[Data supplied Boundary: Start]

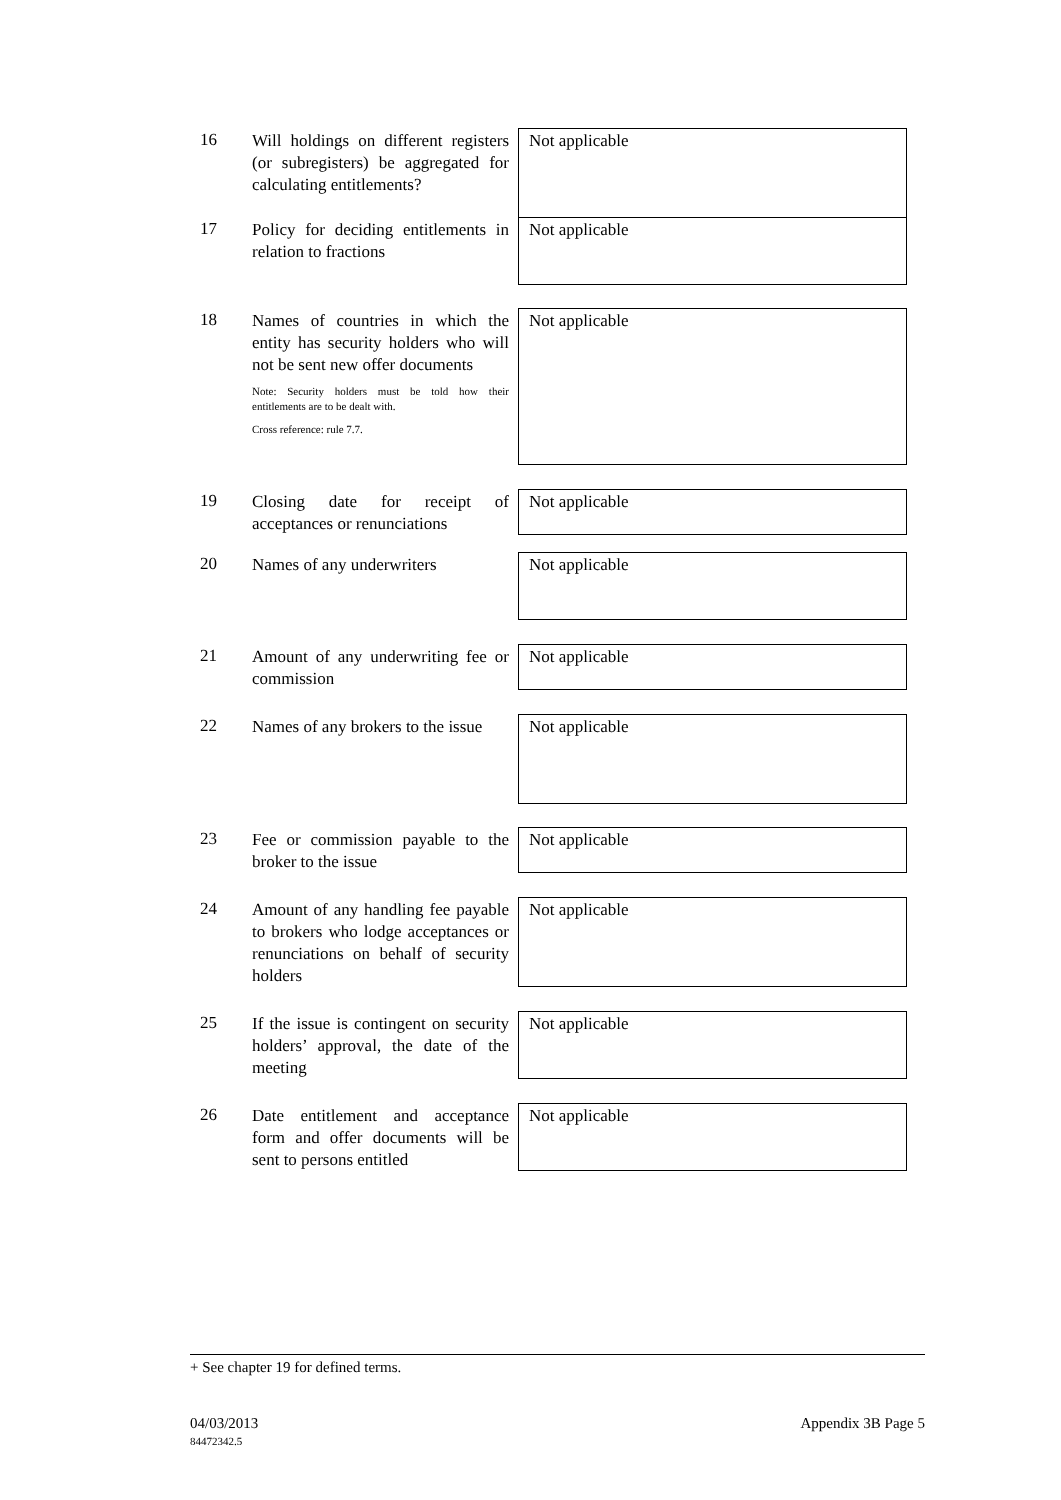16
Will holdings on different registers (or subregisters) be aggregated for calculating entitlements?
Not applicable
17
Policy for deciding entitlements in relation to fractions
Not applicable
18
Names of countries in which the entity has security holders who will not be sent new offer documents
Note: Security holders must be told how their entitlements are to be dealt with.
Cross reference: rule 7.7.
Not applicable
19
Closing date for receipt of acceptances or renunciations
Not applicable
20
Names of any underwriters
Not applicable
21
Amount of any underwriting fee or commission
Not applicable
22
Names of any brokers to the issue
Not applicable
23
Fee or commission payable to the broker to the issue
Not applicable
24
Amount of any handling fee payable to brokers who lodge acceptances or renunciations on behalf of security holders
Not applicable
25
If the issue is contingent on security holders’ approval, the date of the meeting
Not applicable
26
Date entitlement and acceptance form and offer documents will be sent to persons entitled
Not applicable
+ See chapter 19 for defined terms.
04/03/2013
84472342.5
Appendix 3B Page 5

[Data supplied Boundary: End]

What is required: The pictures stay out; everything else in the records above must be repeated exactly.

Final answer:
16
Will holdings on different registers (or subregisters) be aggregated for calculating entitlements?
Not applicable
17
Policy for deciding entitlements in relation to fractions
Not applicable
18
Names of countries in which the entity has security holders who will not be sent new offer documents
Note: Security holders must be told how their entitlements are to be dealt with.
Cross reference: rule 7.7.
Not applicable
19
Closing date for receipt of acceptances or renunciations
Not applicable
20
Names of any underwriters
Not applicable
21
Amount of any underwriting fee or commission
Not applicable
22
Names of any brokers to the issue
Not applicable
23
Fee or commission payable to the broker to the issue
Not applicable
24
Amount of any handling fee payable to brokers who lodge acceptances or renunciations on behalf of security holders
Not applicable
25
If the issue is contingent on security holders’ approval, the date of the meeting
Not applicable
26
Date entitlement and acceptance form and offer documents will be sent to persons entitled
Not applicable
+ See chapter 19 for defined terms.
04/03/2013
84472342.5
Appendix 3B Page 5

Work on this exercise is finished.